━━━━━ MATERIAL TO PROCESS

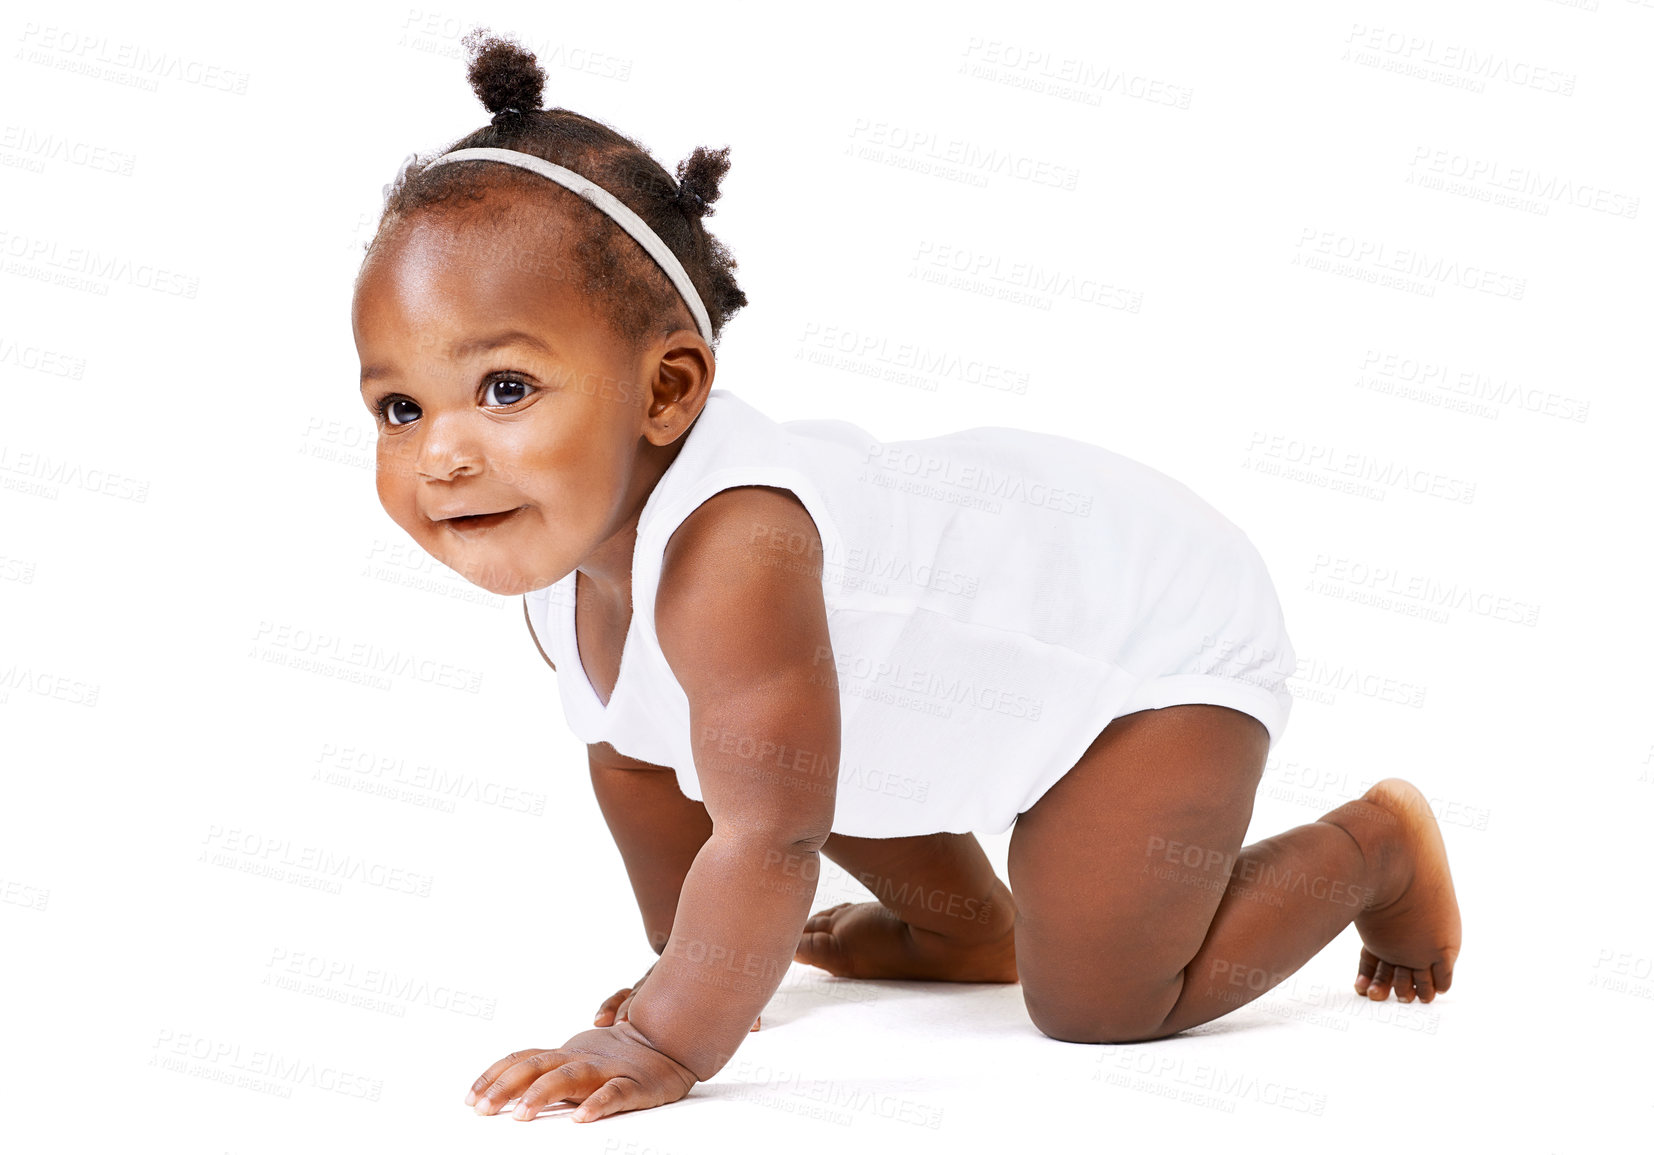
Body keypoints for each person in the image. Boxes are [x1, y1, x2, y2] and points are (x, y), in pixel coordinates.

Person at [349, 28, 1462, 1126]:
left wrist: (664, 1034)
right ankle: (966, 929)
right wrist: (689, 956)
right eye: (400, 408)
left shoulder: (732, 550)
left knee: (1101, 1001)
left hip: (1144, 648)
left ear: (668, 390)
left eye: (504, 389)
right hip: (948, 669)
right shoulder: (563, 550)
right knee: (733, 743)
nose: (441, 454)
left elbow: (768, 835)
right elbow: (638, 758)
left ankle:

━━━━━━━━━━

__TASK OBJECTIVE__: An exact reproduction of the data is needed, with no pictures included.

__EXERCISE RESULT__:
Body keypoints for each person in the image. Boxes are [x1, y1, x2, y2] and points are (x, y), in pixel coordinates.

Person at [349, 28, 1462, 1126]:
left wrist: (664, 1034)
right ankle: (966, 929)
right wrist: (689, 956)
right eye: (400, 408)
left shoulder: (732, 550)
left knee: (1101, 1001)
left hip: (1144, 648)
left ear: (668, 390)
left eye: (504, 389)
right hip: (948, 669)
right shoulder: (563, 550)
right knee: (733, 743)
nose: (441, 454)
left elbow: (768, 835)
right elbow: (638, 758)
left ankle:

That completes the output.